A lot of times we here how IPTV isn't a "me too" strategy in the sense that the interactivity IP can gnegrate is much greater than what cables can do with their curretn network. My question is, can MSOs compete with IPTV with their current technology in terms of innvation and interactivity or would they eventually deploy IPTV as well?

It's obvious telcos use IPTV , what kind of technology cables use (from the technical point of view) ?

Thanks,
Ohad

Bob Larribeau said...

Ohad,

This is a new one to me, but one that is quite logical.

The cable companies in the U.S. are trialing switched digital, which provides ability to switch content onto digital channels. I believe that this approach improves the video on demand capacity of the network snd provides a way of suporting a long tail of less popular channels.

I think that Docsis 3.0 that I have written about separately is another significant improvement for the cable companies.
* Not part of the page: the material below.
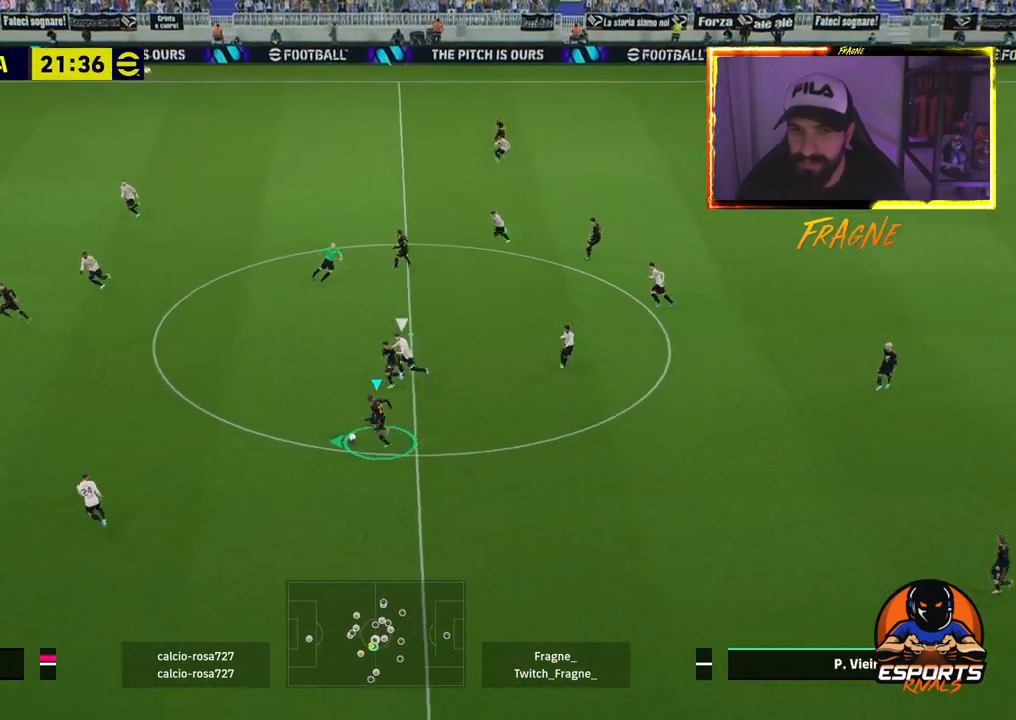
{"buttons": [], "left_stick": "down-left", "right_stick": "center", "events": [[383, "R2", "up"]]}
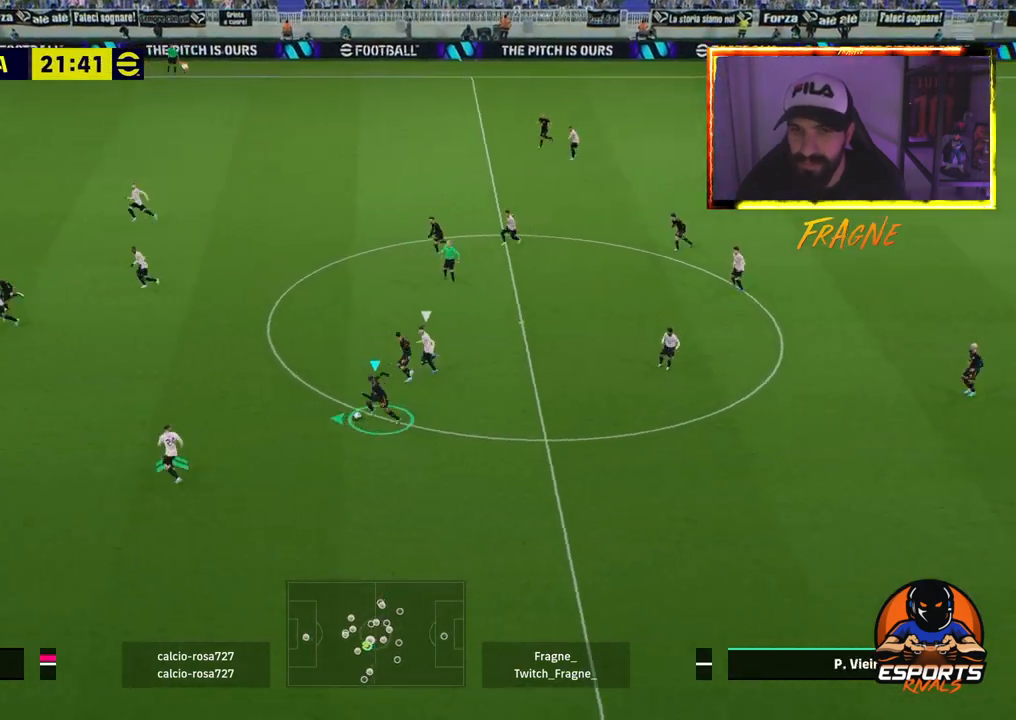
{"buttons": ["L1"], "left_stick": "down-left", "right_stick": "center", "events": [[483, "L1", "down"]]}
People will know that a 100 Mbps cable modem service will be better than a 3 Mbps DSL service, even if it makes a difference only with a few applications, such as file download.

I have been monitoring cable/telco compeetition for 10 years now. It is like watching a slow motion train wreck. You know that the result will be spectacular, but it takes forever for it to occur.

(By the way, the situation is much different in Europe in Asia. There are few cable companies outside in these regions that come close to the U.S. cable compaines in terms of advanced services.)